* Challenge 1:
From the Data Collection SDK page, explain why adding support for new sensors, robots, or storage backends needs no changes to the core library.
* Challenge 2:
According to the Data Collection SDK page, what format does the SDK convert recorded episodes into?

* Text extract:

====

Data Collection SDK | Trossen Robotics
top of page
Abstract Code Display

Data Collection SDK

A modular open-source C++ framework for high quality robotic data collection

SOLVING THE
DATA COLLECTION
BOTTLENECK

TROSSEN DATA COLLECTION SDK IS
PERFORMANT
MODULAR
CONFIGURABLE
HARDWARE AGNOSTIC

Training robot manipulation policies requires large volumes of high-quality demonstration data: synchronized joint states, camera streams, and mobile base odometry, all captured at precise rates and stored in formats that machine learning pipelines can actually consume. For most research teams, this means stitching together ad-hoc scripts, wrestling with ROS bag files, and writing one-off conversion tools every time the hardware changes. The pipeline between "physically moving a robot arm" and "training a neural network" is fragile, slow to iterate on, and almost never reusable across projects.

The Trossen SDK is an open-source C++ framework built to eliminate that bottleneck. It provides a configuration-driven, hardware-agnostic data collection pipeline that records synchronized multi-modal episodes from arms, cameras, and mobile bases, then converts them directly into the LeRobot V2 format used by the HuggingFace robotics ecosystem. It ships ready to use with Trossen AI Kits, but its registry-based architecture means adding support for new sensors, robots, or storage backends requires no changes to the core library.

WHAT MAKES IT DIFFERENT?

A Real Architecture, Not a Script Collection

Most robotics data collection tools are either tightly coupled to a single robot or are thin wrappers around ROS topics. The Trossen SDK is neither. It is built around five cooperating components with clean separation of concerns:

Hardware Component

Abstracts a physical device (arm, camera, base) behind a common interface configured via JSON.

Producers

From both polled and push-based reads from hardware and emits typed records at configurable rates, up to 200 Hz for joint states.

====

* Given records:
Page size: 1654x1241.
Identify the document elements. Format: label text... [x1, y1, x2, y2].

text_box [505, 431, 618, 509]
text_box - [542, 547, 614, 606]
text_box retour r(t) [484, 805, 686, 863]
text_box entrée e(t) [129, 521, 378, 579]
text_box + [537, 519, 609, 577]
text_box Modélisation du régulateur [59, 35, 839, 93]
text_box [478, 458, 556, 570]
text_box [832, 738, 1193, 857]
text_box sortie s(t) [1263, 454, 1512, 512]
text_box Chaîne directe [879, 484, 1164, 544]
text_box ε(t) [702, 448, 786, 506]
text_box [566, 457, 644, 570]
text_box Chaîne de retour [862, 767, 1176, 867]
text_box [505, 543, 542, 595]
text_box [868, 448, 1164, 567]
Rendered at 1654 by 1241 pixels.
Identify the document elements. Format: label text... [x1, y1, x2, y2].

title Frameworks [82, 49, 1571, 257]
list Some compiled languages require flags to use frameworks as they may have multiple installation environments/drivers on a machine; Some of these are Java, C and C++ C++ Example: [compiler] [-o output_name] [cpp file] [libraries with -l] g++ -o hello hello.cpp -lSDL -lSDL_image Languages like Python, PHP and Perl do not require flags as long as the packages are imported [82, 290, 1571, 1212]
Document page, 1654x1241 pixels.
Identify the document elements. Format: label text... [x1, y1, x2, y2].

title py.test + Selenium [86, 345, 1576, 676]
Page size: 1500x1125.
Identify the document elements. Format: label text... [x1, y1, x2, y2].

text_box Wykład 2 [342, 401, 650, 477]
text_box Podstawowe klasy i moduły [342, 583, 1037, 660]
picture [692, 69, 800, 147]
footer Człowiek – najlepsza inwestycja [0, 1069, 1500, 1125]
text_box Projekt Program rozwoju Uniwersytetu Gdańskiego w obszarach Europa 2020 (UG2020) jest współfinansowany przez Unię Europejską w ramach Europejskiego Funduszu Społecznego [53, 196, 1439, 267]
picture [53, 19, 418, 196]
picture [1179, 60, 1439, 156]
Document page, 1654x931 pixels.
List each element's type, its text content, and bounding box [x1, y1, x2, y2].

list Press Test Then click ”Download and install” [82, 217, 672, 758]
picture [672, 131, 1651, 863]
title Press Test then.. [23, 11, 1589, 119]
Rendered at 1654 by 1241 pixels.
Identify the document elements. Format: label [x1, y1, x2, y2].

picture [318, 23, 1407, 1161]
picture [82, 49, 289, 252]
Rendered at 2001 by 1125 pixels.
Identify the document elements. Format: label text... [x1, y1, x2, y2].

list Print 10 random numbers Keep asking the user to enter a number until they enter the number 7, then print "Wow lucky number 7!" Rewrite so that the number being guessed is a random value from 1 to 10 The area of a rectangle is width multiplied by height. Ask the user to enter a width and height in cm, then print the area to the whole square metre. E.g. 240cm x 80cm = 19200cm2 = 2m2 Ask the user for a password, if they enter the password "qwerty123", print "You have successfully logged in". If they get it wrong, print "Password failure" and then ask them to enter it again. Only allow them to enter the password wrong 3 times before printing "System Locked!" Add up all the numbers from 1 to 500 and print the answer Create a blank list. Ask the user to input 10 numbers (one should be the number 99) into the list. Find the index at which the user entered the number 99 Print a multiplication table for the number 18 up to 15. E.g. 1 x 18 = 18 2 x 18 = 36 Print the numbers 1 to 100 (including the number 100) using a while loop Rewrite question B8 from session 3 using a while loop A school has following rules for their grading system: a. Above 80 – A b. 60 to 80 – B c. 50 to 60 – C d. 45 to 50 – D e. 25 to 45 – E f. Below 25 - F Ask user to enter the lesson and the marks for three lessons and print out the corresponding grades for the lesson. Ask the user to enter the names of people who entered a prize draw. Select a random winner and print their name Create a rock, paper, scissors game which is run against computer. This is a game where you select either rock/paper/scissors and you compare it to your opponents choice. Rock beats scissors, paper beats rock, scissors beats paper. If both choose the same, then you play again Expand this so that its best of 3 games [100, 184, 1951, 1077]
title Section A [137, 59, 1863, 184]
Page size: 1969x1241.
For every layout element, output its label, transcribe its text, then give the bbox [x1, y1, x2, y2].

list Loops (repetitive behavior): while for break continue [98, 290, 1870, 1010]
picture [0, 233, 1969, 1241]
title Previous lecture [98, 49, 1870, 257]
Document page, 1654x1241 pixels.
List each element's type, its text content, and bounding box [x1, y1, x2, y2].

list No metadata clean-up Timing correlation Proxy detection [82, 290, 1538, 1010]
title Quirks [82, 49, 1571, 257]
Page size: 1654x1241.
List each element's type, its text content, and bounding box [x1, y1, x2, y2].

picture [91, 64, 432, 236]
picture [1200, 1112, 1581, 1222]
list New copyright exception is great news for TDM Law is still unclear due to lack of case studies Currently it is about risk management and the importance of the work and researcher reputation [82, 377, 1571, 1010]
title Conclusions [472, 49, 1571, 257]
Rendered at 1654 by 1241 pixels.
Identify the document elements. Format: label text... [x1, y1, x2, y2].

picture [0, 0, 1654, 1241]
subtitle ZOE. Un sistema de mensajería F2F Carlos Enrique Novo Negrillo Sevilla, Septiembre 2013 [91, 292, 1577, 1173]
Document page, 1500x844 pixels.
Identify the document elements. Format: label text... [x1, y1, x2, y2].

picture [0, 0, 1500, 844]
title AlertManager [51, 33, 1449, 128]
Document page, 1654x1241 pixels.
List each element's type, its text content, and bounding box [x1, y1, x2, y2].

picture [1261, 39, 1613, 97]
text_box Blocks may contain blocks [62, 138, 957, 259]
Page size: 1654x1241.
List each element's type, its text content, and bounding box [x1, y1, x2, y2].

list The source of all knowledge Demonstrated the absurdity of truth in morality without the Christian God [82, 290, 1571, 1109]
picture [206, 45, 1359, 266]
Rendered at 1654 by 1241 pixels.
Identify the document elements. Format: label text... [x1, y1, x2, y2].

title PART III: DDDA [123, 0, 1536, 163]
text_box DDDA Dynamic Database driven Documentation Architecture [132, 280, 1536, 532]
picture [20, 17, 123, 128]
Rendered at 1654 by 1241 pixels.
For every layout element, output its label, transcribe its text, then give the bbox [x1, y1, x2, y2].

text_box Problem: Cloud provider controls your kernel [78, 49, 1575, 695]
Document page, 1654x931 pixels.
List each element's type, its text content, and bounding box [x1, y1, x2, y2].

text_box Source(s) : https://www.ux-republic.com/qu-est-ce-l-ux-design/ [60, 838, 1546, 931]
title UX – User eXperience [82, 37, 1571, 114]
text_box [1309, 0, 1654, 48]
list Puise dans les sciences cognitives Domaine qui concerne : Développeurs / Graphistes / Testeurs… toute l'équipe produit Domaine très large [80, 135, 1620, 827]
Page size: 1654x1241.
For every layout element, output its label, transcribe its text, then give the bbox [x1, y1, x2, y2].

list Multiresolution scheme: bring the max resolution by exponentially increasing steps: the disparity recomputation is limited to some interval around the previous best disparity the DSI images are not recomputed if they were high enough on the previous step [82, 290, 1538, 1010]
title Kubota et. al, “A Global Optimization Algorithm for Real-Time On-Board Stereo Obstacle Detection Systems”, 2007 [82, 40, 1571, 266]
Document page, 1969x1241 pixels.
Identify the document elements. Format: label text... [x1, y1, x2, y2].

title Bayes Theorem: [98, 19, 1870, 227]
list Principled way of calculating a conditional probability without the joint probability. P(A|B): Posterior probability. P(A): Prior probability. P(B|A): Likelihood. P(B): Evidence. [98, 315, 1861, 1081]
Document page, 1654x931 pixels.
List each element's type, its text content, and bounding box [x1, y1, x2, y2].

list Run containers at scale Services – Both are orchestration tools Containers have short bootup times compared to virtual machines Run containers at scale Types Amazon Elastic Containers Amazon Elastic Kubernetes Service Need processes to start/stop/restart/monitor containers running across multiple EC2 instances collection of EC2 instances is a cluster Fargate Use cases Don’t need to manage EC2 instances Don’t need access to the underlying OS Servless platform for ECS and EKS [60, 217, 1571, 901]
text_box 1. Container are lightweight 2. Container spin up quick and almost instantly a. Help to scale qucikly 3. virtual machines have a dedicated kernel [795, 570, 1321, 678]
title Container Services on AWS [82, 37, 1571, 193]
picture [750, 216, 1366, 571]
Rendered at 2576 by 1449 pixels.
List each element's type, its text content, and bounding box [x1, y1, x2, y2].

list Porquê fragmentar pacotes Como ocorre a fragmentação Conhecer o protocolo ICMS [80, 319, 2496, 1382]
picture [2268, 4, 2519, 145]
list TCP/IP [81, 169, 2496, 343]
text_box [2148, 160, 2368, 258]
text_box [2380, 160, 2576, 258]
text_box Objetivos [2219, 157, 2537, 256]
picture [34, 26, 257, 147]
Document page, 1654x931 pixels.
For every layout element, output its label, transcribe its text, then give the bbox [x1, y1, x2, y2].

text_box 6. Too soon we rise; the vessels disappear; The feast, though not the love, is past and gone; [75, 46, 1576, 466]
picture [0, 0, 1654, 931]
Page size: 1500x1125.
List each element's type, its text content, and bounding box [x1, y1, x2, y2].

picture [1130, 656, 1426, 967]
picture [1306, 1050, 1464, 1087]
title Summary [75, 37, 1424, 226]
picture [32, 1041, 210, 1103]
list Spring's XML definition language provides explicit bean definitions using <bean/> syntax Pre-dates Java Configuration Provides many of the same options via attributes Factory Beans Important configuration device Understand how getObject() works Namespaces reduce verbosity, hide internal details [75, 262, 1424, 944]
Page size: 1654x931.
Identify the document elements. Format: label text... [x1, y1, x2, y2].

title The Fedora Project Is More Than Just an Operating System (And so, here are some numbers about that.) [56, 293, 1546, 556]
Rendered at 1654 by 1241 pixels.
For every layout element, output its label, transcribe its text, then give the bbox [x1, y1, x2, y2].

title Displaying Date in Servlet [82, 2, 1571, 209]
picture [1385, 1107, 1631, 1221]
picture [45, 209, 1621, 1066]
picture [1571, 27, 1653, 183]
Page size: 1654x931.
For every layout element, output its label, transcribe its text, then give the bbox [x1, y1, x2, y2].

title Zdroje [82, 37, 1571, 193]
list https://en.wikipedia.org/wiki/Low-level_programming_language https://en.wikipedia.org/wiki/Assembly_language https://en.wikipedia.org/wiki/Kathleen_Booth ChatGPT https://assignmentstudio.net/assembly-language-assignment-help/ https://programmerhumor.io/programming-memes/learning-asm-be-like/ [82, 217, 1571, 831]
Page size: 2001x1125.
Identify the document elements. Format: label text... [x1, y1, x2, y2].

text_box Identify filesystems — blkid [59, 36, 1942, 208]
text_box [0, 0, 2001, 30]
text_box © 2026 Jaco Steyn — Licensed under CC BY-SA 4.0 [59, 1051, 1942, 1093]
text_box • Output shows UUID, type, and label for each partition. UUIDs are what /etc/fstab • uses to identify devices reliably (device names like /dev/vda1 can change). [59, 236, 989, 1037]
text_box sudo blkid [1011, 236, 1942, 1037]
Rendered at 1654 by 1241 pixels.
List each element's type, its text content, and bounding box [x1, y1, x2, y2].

====

* Exercise output 1:
The SDK is built on a registry-based architecture. Because of this, support for new sensors, robots, or storage backends can be added without modifying the core library.

* Exercise output 2:
The LeRobot V2 format used by the HuggingFace robotics ecosystem.